• [Stored data]
════════

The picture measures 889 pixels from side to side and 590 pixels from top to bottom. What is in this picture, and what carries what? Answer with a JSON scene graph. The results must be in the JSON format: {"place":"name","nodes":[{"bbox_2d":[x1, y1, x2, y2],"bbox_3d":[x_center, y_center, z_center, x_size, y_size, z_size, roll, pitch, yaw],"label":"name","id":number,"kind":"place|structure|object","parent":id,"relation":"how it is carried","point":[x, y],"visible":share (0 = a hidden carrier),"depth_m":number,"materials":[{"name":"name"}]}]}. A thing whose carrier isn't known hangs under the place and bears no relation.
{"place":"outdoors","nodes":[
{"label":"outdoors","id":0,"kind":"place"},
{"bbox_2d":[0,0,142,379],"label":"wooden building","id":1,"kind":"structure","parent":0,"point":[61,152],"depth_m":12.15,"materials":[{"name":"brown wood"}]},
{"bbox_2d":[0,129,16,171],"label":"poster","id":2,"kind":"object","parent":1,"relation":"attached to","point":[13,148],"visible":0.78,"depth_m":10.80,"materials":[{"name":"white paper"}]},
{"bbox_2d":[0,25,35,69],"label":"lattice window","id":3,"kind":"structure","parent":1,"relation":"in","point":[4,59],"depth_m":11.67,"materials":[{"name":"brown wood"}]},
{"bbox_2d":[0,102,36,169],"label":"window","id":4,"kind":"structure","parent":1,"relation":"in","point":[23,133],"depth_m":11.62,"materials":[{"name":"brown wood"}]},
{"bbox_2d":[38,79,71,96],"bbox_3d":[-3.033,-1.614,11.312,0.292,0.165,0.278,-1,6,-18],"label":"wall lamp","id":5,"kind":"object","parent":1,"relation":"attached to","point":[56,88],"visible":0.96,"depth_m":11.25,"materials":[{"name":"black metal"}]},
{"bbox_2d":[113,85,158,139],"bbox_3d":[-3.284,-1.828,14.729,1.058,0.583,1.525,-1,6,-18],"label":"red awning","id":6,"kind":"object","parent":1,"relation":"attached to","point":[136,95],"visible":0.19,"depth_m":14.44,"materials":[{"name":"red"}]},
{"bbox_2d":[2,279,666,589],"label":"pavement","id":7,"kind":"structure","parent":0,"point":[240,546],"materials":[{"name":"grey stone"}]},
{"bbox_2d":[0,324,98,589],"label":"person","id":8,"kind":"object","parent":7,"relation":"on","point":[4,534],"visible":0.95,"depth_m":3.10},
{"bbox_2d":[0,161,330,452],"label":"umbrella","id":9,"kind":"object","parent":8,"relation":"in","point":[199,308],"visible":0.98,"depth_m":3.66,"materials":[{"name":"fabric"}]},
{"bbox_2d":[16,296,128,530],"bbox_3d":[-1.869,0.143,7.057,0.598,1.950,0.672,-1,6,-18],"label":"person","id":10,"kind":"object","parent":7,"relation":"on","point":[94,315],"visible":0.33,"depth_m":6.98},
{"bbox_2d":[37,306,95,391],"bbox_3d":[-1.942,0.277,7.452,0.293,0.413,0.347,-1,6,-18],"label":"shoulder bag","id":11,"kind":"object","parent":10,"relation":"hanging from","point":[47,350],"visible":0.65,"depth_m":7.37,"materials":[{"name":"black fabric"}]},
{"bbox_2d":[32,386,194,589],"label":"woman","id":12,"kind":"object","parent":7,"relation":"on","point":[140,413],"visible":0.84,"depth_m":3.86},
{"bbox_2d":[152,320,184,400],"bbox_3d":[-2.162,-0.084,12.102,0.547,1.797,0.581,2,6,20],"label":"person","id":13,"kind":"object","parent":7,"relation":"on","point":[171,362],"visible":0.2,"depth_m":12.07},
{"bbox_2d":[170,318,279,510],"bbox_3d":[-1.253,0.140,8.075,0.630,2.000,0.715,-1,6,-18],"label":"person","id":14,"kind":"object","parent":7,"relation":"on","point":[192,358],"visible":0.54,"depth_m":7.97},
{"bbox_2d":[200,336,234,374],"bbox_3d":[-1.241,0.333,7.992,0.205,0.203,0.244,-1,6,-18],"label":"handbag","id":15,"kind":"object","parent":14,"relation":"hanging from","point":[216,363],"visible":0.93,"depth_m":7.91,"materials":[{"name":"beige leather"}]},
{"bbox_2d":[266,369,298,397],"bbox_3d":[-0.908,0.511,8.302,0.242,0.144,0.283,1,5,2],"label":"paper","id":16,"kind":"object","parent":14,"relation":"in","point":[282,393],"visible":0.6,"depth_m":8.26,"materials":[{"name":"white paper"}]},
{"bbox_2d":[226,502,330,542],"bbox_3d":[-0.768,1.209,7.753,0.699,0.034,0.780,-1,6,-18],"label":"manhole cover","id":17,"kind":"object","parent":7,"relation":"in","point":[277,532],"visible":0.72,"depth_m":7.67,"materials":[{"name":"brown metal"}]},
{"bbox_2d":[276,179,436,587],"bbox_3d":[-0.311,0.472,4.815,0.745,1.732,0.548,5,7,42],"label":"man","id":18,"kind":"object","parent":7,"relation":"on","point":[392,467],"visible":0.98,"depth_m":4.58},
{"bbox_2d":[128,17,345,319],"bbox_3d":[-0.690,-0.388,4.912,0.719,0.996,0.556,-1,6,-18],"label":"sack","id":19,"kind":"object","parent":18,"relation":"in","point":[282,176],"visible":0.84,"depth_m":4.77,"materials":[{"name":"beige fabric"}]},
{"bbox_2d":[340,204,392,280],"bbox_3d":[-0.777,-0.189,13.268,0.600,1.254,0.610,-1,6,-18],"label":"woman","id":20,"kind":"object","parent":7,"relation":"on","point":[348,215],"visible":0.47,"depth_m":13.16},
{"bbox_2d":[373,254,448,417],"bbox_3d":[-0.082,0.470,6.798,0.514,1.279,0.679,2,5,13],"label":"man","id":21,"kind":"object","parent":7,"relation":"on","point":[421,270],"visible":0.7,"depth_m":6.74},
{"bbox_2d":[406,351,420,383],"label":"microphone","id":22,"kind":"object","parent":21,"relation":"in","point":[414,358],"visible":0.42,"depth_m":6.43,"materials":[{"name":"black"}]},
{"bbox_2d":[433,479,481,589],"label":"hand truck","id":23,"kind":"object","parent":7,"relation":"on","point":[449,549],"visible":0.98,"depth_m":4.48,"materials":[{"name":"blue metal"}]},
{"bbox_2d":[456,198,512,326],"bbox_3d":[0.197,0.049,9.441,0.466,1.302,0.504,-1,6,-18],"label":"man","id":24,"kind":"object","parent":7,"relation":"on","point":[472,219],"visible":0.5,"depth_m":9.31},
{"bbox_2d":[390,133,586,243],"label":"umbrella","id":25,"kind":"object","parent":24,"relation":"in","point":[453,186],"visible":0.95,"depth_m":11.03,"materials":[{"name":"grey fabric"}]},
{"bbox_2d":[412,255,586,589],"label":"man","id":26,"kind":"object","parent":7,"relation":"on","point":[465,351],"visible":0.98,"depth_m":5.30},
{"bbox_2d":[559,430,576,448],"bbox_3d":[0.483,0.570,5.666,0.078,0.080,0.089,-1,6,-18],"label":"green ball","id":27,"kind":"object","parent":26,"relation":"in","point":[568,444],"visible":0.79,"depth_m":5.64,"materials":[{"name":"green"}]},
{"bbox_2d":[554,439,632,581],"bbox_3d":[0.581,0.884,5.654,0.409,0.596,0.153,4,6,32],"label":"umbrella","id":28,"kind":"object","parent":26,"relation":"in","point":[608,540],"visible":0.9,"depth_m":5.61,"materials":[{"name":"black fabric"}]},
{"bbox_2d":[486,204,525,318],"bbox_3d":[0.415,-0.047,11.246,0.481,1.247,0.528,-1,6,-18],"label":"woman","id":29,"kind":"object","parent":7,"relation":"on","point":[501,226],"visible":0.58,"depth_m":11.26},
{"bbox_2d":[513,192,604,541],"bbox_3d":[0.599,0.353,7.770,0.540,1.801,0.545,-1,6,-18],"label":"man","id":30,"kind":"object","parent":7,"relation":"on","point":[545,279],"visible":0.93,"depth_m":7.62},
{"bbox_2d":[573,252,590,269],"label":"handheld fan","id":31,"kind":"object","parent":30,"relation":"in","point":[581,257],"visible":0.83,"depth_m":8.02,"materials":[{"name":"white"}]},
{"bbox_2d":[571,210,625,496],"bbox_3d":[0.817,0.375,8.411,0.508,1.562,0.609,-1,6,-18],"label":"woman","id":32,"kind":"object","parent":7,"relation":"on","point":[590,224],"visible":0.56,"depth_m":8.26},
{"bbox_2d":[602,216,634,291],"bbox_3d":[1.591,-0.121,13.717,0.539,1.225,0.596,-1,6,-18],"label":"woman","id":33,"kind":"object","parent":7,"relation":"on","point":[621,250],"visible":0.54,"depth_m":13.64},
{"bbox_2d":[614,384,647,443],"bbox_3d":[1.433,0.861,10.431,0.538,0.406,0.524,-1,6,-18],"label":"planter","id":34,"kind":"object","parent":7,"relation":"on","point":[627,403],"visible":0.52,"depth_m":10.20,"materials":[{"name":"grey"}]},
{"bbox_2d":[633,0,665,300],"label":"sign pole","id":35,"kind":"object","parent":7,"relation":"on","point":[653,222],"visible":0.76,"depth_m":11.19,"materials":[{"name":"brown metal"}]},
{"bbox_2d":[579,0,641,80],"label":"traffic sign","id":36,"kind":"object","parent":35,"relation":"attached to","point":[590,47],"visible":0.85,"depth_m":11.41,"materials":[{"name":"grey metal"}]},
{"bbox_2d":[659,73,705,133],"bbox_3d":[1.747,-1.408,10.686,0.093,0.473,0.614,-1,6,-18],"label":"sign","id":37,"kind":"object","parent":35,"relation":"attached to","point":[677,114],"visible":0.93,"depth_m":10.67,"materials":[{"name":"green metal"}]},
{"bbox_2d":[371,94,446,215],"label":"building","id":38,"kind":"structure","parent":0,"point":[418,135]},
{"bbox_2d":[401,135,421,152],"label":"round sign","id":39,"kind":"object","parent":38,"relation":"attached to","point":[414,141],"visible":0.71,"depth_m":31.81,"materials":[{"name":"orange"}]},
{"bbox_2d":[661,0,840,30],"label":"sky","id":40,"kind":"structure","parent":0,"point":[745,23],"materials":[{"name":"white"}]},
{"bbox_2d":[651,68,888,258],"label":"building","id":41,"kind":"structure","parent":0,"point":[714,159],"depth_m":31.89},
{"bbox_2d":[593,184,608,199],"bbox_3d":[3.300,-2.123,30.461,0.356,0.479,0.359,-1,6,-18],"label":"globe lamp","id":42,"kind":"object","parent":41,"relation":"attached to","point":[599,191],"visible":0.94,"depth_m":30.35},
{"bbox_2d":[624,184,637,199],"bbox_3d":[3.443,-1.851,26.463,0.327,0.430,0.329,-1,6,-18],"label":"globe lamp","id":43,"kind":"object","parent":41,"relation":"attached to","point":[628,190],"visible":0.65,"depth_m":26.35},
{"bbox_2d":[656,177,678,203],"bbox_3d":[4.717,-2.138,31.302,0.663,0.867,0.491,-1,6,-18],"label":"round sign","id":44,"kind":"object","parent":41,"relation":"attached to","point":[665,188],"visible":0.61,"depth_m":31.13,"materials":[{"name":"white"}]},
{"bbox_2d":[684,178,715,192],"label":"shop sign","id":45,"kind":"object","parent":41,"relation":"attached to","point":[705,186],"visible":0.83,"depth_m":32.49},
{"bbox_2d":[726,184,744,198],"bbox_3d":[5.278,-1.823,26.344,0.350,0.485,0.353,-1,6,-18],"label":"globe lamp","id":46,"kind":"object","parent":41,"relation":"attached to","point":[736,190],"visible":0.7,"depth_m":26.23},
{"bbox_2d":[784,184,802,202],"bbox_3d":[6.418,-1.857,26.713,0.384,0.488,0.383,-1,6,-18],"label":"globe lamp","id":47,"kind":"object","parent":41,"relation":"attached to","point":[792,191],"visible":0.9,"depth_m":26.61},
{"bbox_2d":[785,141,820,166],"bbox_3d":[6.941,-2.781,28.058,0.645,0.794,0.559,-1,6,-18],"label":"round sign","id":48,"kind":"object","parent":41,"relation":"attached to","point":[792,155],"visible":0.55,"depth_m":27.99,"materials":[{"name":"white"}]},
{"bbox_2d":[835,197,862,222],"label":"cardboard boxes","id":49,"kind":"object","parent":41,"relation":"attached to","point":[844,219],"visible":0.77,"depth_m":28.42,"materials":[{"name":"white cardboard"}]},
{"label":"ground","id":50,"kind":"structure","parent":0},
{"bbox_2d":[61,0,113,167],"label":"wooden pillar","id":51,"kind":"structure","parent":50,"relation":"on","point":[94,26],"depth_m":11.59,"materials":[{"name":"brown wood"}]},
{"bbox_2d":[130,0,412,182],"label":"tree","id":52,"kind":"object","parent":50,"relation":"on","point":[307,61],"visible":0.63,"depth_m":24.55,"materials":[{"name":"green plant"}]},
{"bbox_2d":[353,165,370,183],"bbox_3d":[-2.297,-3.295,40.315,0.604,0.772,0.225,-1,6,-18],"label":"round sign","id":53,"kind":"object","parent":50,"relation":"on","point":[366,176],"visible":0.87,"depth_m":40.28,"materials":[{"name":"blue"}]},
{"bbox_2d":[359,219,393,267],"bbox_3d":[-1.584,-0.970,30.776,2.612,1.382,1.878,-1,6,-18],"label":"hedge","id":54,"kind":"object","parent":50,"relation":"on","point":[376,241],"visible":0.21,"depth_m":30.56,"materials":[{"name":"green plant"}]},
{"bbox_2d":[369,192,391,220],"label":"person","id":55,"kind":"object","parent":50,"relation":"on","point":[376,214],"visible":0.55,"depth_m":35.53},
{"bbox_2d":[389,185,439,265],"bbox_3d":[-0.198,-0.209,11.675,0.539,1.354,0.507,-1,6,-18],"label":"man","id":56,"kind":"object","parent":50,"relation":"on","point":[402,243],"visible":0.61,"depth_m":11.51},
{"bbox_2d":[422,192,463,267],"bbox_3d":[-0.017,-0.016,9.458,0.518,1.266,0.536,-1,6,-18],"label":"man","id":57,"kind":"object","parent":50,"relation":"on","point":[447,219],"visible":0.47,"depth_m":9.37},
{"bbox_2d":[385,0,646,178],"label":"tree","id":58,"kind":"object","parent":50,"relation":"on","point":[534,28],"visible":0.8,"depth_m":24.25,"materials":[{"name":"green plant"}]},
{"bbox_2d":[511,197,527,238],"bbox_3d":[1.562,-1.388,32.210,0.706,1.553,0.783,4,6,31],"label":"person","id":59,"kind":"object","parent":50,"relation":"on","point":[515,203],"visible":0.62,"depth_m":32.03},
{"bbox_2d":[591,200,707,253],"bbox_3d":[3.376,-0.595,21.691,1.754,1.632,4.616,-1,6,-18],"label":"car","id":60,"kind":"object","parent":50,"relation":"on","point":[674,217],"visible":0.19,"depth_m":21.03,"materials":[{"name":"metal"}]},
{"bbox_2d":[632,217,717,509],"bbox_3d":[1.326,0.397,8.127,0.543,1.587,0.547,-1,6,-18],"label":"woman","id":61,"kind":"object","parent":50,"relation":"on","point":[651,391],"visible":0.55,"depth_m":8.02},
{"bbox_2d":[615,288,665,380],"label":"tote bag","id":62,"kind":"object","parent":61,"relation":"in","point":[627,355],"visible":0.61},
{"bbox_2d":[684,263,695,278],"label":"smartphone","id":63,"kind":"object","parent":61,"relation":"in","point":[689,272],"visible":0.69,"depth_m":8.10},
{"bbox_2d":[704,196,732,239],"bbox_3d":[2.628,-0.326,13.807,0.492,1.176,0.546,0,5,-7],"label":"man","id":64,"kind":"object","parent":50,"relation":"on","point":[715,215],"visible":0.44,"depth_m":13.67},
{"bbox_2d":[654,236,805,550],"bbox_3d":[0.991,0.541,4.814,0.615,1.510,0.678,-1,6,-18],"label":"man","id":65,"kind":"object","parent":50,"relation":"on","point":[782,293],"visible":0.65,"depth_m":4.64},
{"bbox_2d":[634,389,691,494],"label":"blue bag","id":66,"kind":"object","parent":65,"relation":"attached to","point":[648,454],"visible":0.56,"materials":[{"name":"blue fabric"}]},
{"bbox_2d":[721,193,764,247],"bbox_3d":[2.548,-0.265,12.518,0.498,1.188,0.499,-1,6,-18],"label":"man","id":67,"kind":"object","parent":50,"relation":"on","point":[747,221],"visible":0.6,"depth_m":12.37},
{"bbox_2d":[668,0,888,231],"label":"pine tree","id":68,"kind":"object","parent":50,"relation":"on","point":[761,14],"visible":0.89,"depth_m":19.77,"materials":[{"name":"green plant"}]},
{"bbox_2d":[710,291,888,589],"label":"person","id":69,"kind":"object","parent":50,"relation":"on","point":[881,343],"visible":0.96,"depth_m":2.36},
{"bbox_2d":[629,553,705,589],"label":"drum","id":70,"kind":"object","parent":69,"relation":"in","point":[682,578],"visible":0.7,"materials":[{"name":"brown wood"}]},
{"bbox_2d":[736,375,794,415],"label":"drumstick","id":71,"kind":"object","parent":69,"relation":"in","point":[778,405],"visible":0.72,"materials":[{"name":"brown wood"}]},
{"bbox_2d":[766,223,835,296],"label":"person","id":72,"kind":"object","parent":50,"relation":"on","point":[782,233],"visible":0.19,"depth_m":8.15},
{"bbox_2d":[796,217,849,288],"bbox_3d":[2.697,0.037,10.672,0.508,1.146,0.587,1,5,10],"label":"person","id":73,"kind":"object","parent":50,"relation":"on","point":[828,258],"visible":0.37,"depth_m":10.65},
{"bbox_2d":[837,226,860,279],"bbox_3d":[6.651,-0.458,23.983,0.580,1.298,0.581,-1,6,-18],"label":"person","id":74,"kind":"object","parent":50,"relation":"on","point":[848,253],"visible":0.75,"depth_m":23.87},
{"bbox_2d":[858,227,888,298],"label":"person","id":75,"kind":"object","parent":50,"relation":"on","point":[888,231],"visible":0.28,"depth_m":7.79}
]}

════════

• [TASK DETAILS] If a line above holds the string "black", return it as it stands.

• [RESULT OF THE TASK]
{"bbox_2d":[38,79,71,96],"bbox_3d":[-3.033,-1.614,11.312,0.292,0.165,0.278,-1,6,-18],"label":"wall lamp","id":5,"kind":"object","parent":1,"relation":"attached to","point":[56,88],"visible":0.96,"depth_m":11.25,"materials":[{"name":"black metal"}]},
{"bbox_2d":[37,306,95,391],"bbox_3d":[-1.942,0.277,7.452,0.293,0.413,0.347,-1,6,-18],"label":"shoulder bag","id":11,"kind":"object","parent":10,"relation":"hanging from","point":[47,350],"visible":0.65,"depth_m":7.37,"materials":[{"name":"black fabric"}]},
{"bbox_2d":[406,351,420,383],"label":"microphone","id":22,"kind":"object","parent":21,"relation":"in","point":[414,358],"visible":0.42,"depth_m":6.43,"materials":[{"name":"black"}]},
{"bbox_2d":[554,439,632,581],"bbox_3d":[0.581,0.884,5.654,0.409,0.596,0.153,4,6,32],"label":"umbrella","id":28,"kind":"object","parent":26,"relation":"in","point":[608,540],"visible":0.9,"depth_m":5.61,"materials":[{"name":"black fabric"}]},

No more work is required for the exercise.